4) They have trouble believing women

This is perhaps the quickest way to tell if someone is a friend to women or not.

When a conversation about harassment comes up, does the person you're talking to bring up "false accusations?" Do they begin questioning the intentions of the women who level allegations of harassment, accusing them of wanting "sasti shorat (cheap publicity)?"

The reality is that women have more to lose by coming forward with stories of harassment than they have to gain. Women who come forward are sued, bullied online, forced off social media and sometimes, ostracized by their families.

False accusations comprise a VERY small percentage of rape or harassment allegations, yet many people cling to this narrative that women are telling falsehoods.

Actually, in this case the only falsehood is the one patriarchy has fed us.

This attitude stems from the lies patriarchy has taught us: that women are unreliable narrators, untrustworthy, scheming and manipulative.

Another manifestation of this belief is the incessant call for women to "show proof" of harassment, without recognising that most harassment takes place in person, out of sight, away from camera that can capture the moment.

If you want a woman to wear a GoPro at all times just so she can 'prove' harassment... you may have a problem with women.

5) They complain about the 'friendzone'

This may sound simplistic but: people who aren't friends to women don't want to be friends with women.

Is a man in your life obsessed with avoiding the "friendzone"? It might be worth it to ask him why. Yes, we all want healthy love lives, but if the woman you like doesn't want to be romantically involved with you, why is it so horrible to be friends with her instead? If you liked her enough to be her boyfriend, isn't she good enough to be your friend?

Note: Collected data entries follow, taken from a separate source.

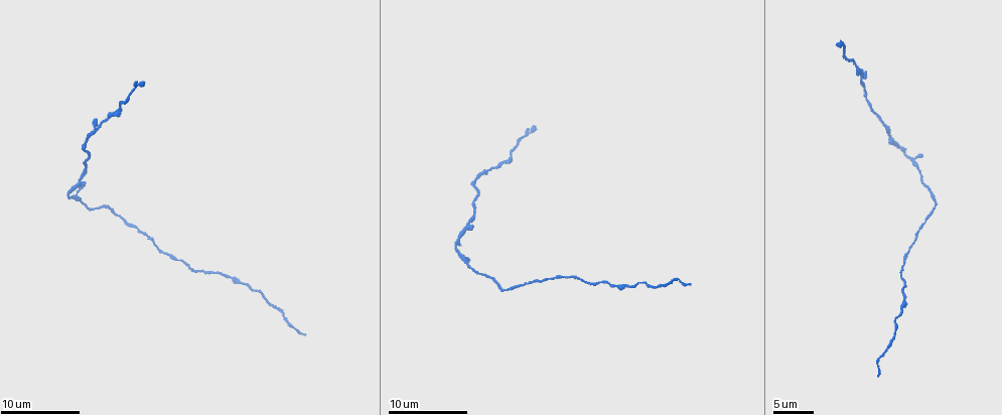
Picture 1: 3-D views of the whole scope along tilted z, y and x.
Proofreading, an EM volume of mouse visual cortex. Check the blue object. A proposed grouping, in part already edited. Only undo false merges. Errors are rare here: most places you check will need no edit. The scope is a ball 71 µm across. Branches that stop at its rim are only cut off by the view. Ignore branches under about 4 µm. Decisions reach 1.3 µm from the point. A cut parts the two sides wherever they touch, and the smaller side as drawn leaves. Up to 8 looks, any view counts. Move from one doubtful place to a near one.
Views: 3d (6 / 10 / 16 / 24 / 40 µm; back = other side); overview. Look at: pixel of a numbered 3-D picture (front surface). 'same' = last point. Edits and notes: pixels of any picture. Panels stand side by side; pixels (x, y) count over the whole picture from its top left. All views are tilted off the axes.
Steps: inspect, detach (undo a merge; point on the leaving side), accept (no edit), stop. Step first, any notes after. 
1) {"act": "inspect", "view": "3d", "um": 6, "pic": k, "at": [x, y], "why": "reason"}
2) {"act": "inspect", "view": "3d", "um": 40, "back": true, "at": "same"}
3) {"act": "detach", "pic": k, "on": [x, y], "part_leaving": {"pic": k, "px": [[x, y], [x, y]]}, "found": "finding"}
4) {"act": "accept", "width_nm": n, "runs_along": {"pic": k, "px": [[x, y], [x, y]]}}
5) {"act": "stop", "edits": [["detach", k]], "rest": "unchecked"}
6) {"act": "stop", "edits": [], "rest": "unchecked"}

{"act": "inspect", "view": "3d", "um": 10, "pic": 1, "at": [932, 191]}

What's so bad about being friends with women?

If being friends with a woman is an insult to you... you may have a problem with women.

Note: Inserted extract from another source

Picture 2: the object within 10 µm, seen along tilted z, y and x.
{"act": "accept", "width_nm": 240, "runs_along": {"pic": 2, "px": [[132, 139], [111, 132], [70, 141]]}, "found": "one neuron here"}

6) They don't call out their friends when they behave badly

This is easy to spot. If someone disrespects you in front of a friend and that friend doesn't stand up for you... are do they really have your back?

And while it is not necessary for every friend to call out harassers publicly, in bad times a private phone call or text or email does the trick. It's a lot better than silence.

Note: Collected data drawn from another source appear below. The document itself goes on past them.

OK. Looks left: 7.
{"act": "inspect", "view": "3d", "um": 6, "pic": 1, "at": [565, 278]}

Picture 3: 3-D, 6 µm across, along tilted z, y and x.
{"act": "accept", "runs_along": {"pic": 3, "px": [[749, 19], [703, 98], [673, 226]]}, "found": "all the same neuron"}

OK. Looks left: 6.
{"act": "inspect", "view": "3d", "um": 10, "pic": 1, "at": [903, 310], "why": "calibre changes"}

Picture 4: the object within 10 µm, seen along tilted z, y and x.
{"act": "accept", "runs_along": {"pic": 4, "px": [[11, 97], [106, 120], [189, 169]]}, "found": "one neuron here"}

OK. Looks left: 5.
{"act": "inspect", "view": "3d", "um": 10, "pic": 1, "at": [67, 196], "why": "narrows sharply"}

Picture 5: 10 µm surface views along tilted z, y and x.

7) They have trouble acknowledging how toxic masculinity hurts them too

When women talk about the toxic traits that come with hyper masculinity, it is met with backlash under the assumption that this is hatred towards men.

However, standing against toxic masculinity is NOT the same thing as criticising men. Instead it is a criticism of patriarchal society and the expectations of men that come with it.

Related: 9 important questions we want to ask Pakistanis who hate women's rights movements

Growing up with a problematic cookie cutter model for the perfect man has clearly had a negative impact on the male human species. Vulnerable emotions are termed as 'weak' and suppressed and the result is damaging to both men and women. For men to ignore it is as toxic as the traits attributed to it.

If someone in your life refuses to accept that toxic masculinity is a thing, they'll probably have an issue recognising how it affects women.